First frost and freeze of fall

Published 7:00 am Tuesday, November 24, 2015

We had our first frost and freeze of the fall on Monday morning.
Across most of the county, temperatures slid just below freezing for a few early morning hours before bright sunshine quickly warmed things back up.
Those out and about early saw most open, grassy spaces and the windshields of vehicles white with the season’s first frost.
Frost forms on cold, clear, calm mornings when the temperature of exposed surfaces cools to 32 degrees and colder. This can happen even when the official air temperature only cools to about 36 degrees. This is because the ground radiates heat faster than the air, dropping its temperature more quickly than the air immediately above it.
So, it makes sense that our first fall frost usually occurs before our first freeze.
This fall in Picayune, our first frost and freeze both happened Monday morning, Nov. 23.
According to statistics compiled by the National Center for Environmental Information, Nov. 4 is the average date for Picayune’s first fall frost, and Nov. 21 is the average date for our first freeze. That makes this year’s first frost later than most years, in fact, later than about 90 percent of all years. This first freeze, on the other hand, happened just about when it’s most likely to occur from year to year.
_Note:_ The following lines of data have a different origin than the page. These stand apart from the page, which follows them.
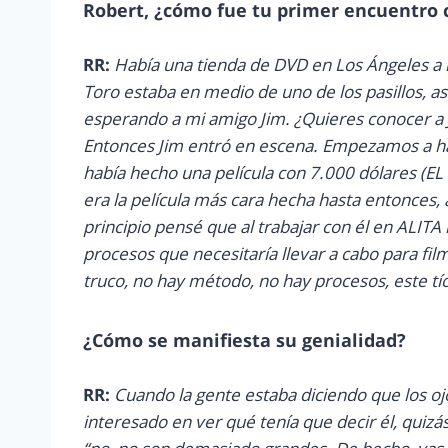
Robert, ¿cómo fue tu primer encuentro
RR:
Había una tienda de DVD en Los Ángeles a 
Toro estaba en medio de uno de los pasillos, así
esperando a mi amigo Jim. ¿Quieres conocer a J
Entonces Jim entró en escena. Empezamos a ha
había hecho una película con 7.000 dólares (
era la película más cara hecha hasta entonces,
principio pensé que al trabajar con él en ALITA
procesos que necesitaría llevar a cabo para fi
truco, no hay método, no hay procesos, este t
¿Cómo se manifiesta su genialidad?
RR:
Cuando la gente estaba diciendo que los o
interesado en ver qué tenía que decir él, quiz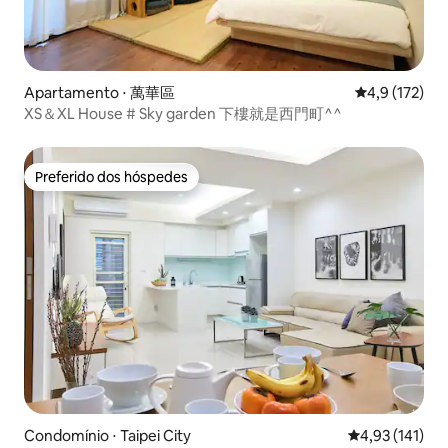
Apartamento ⋅ 萬華區
4,9 de uma av
4,9 (172)
XS＆XL House # Sky garden 下樓就是西門町^^
Preferido dos hóspedes
Preferido dos hóspedes
Condomínio ⋅ Taipei City
4,93 de uma av
4,93 (141)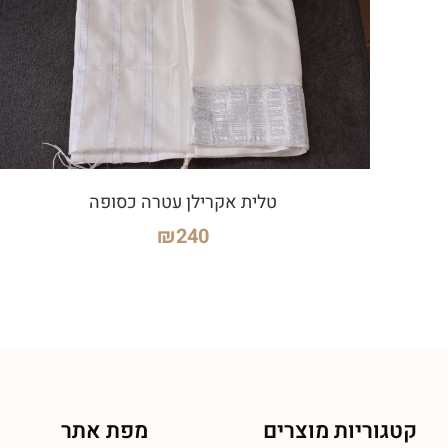
טלית אקרילן עטרה כסופה
₪
240
קטגוריות מוצרים
מפת אתר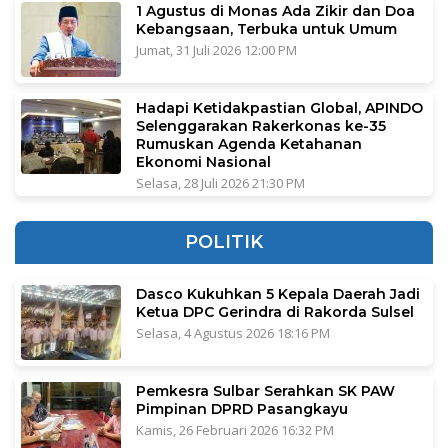
1 Agustus di Monas Ada Zikir dan Doa
Kebangsaan, Terbuka untuk Umum
Jumat, 31 Juli 2026 12:00 PM
Hadapi Ketidakpastian Global, APINDO
Selenggarakan Rakerkonas ke-35
Rumuskan Agenda Ketahanan
Ekonomi Nasional
Selasa, 28 Juli 2026 21:30 PM
POLITIK
Dasco Kukuhkan 5 Kepala Daerah Jadi
Ketua DPC Gerindra di Rakorda Sulsel
Selasa, 4 Agustus 2026 18:16 PM
Pemkesra Sulbar Serahkan SK PAW
Pimpinan DPRD Pasangkayu
Kamis, 26 Februari 2026 16:32 PM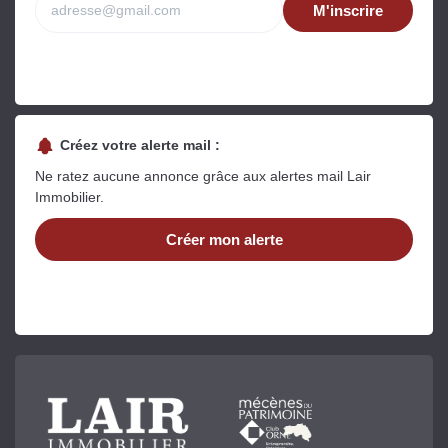
M'inscrire
Créez votre alerte mail :
Ne ratez aucune annonce grâce aux alertes mail Lair
Immobilier.
Créer mon alerte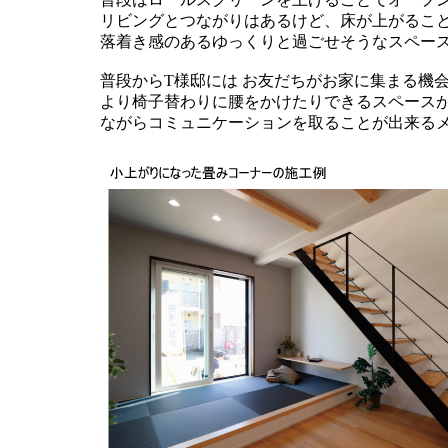
リビングとつながりはあるけど、床が上がるこ
落着き感のあるゆっくりと過ごせそうなスペー
普段からT様邸には お友だちがお家に集まる機会
より椅子替わりに腰をかけたりできるスペース
ながらコミュニケーションを取ることが出来る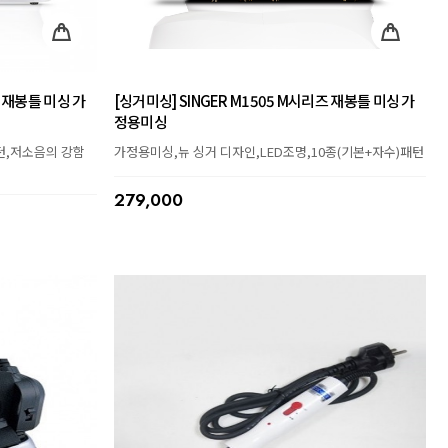
즈 재봉틀 미싱 가
[싱거미싱] SINGER M1505 M시리즈 재봉틀 미싱 가
정용미싱
턴,저소음의 강함
가정용미싱,뉴 싱거 디자인,LED조명,10종(기본+자수)패턴
279,000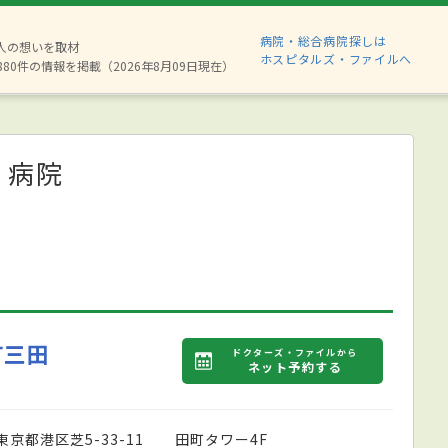
病院・総合病院探しは
2人の想いを取材
ホスピタルズ・ファイルへ
880件の情報を掲載（2026年8月09日現在）
・病院
町三田
ドクターズ・ファイルから
ネット予約する
東京都港区芝5-33-11 田町タワー4F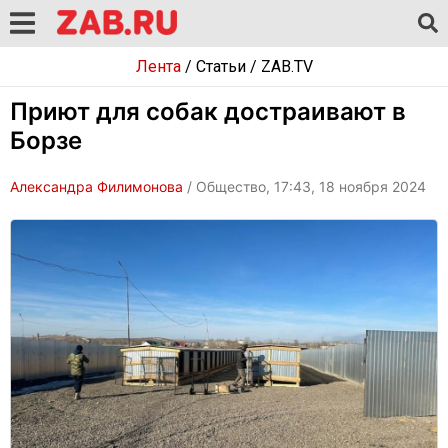
Лента
/
Статьи
/
ZAB.TV
Приют для собак достраивают в
Борзе
Александра Филимонова
/ Общество, 17:43, 18 ноября 2024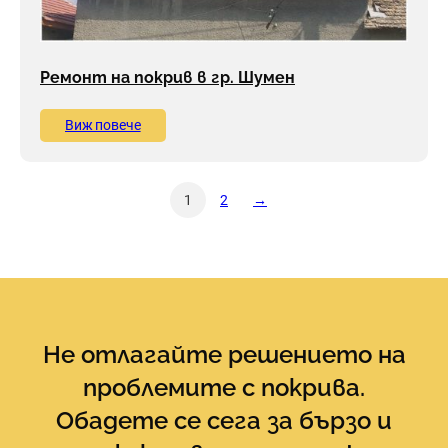
Ремонт на покрив в гр. Шумен
Виж повече
1
2
→
Не отлагайте решението на
проблемите с покрива.
Обадете се сега за бързо и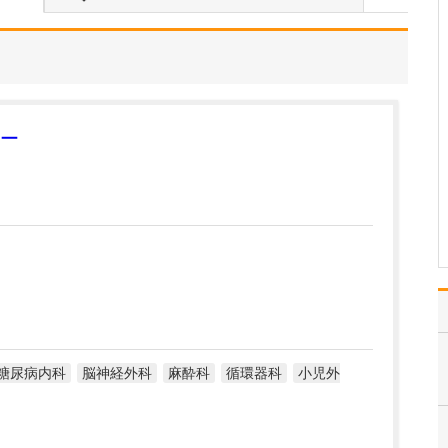
ますか?
消化器内科と糖尿病内科
を標榜していますので、
やはり便通異常や胸やけ
など腹部に関する症状や
糖尿病の患者さんは多い
ですが「指の先を切っ
ー
た」「顔にブツブツがで
きた」など、さまざまな
主訴の患者さんが来院さ
れま…
>>記事全文を読む
糖尿病内科
脳神経外科
麻酔科
循環器科
小児外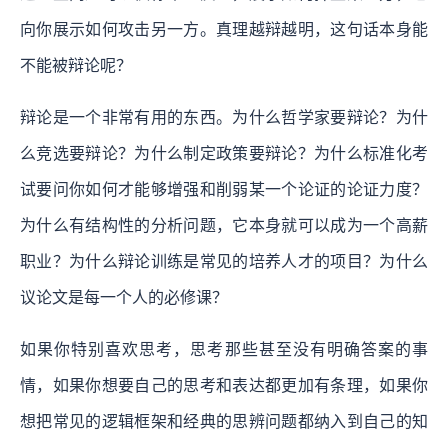
向你展示如何攻击另一方。真理越辩越明，这句话本身能
不能被辩论呢？
辩论是一个非常有用的东西。为什么哲学家要辩论？为什
么竞选要辩论？为什么制定政策要辩论？为什么标准化考
试要问你如何才能够增强和削弱某一个论证的论证力度？
为什么有结构性的分析问题，它本身就可以成为一个高薪
职业？为什么辩论训练是常见的培养人才的项目？为什么
议论文是每一个人的必修课？
如果你特别喜欢思考，思考那些甚至没有明确答案的事
情，如果你想要自己的思考和表达都更加有条理，如果你
想把常见的逻辑框架和经典的思辨问题都纳入到自己的知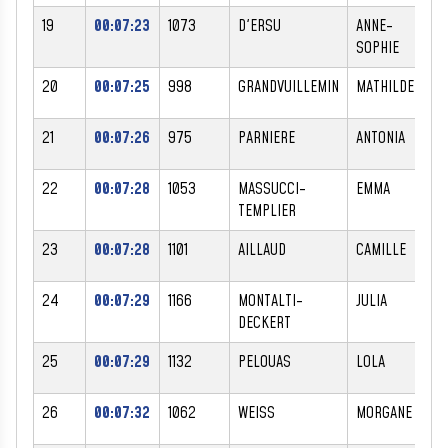
19
00:07:23
1073
D'ERSU
ANNE-
F
SOPHIE
20
00:07:25
998
GRANDVUILLEMIN
MATHILDE
F
21
00:07:26
975
PARNIERE
ANTONIA
F
22
00:07:28
1053
MASSUCCI-
EMMA
F
TEMPLIER
23
00:07:28
1101
AILLAUD
CAMILLE
F
24
00:07:29
1166
MONTALTI-
JULIA
F
DECKERT
25
00:07:29
1132
PELOUAS
LOLA
F
26
00:07:32
1062
WEISS
MORGANE
F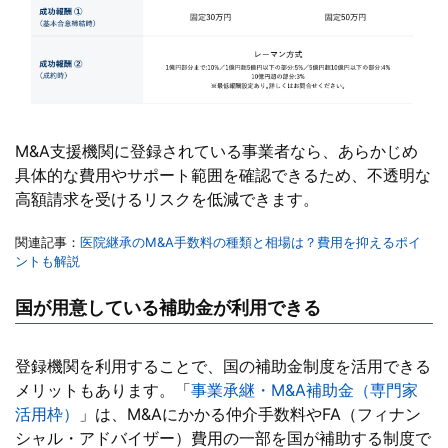
M&A支援機関に登録されている事業者なら、あらかじめ
具体的な費用やサポート範囲を確認できるため、不透明な
高額請求を受けるリスクを低減できます。
関連記事：
医院継承のM&A手数料の種類と相場は？費用を抑えるポイ
ントも解説
国が用意している補助金が利用できる
登録機関を利用することで、国の補助金制度を活用できる
メリットもあります。「
事業承継・M&A補助金（専門家
活用枠）
」は、M&Aにかかる仲介手数料やFA（フィナン
シャル・アドバイザー）費用の一部を国が補助する制度で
The cold snap was courtesy of a dome of cold, high pressure, which surged down through the Central Plains to the Gulf states from Canada. The same cold air mass, in conjunction with a low-pressure system, gave the upper Midwest their first big snow of the season. Ten to 20 inches of snow accumulated from South Dakota eastward through parts of Iowa, Wisconsin, Illinois, and Michigan.
Dominance of the high-pressure system in our area ensured that instead of white snow we saw plenty of bright blue skies on Sunday and Monday.
The high-pressure center moves off to the northeastern USA over the next few days. That will switch our winds around from the cold north to a much milder east and southeast direction. By Wednesday, and then through Thanksgiving and Black Friday, our first freeze will be just a memory, as our daytime highs climb back into the upper 60s to mid 70s. Overnight lows will only drop into the 50s or low 60s.
Overall, the weather should be pleasant for families and friends celebrating Thanksgiving day anywhere in Mississippi, Louisiana, Alabama, and Florida.
As of now, different computer weather models are coming up with a variety of solutions for the weekend as another cold front approaches from the west. Check in with the National Weather Service for an updated weekend forecast by typing in your zip code at www.weather.gov.
For those traveling outside of our adjacent states between now and Monday, you may encounter messy weather if you’re headed to the Central Plains states and westward. Heavy rains are predicted for parts of north Texas, Oklahoma, and Arkansas, and there even could be some ice as close as the Texas Panhandle and Oklahoma.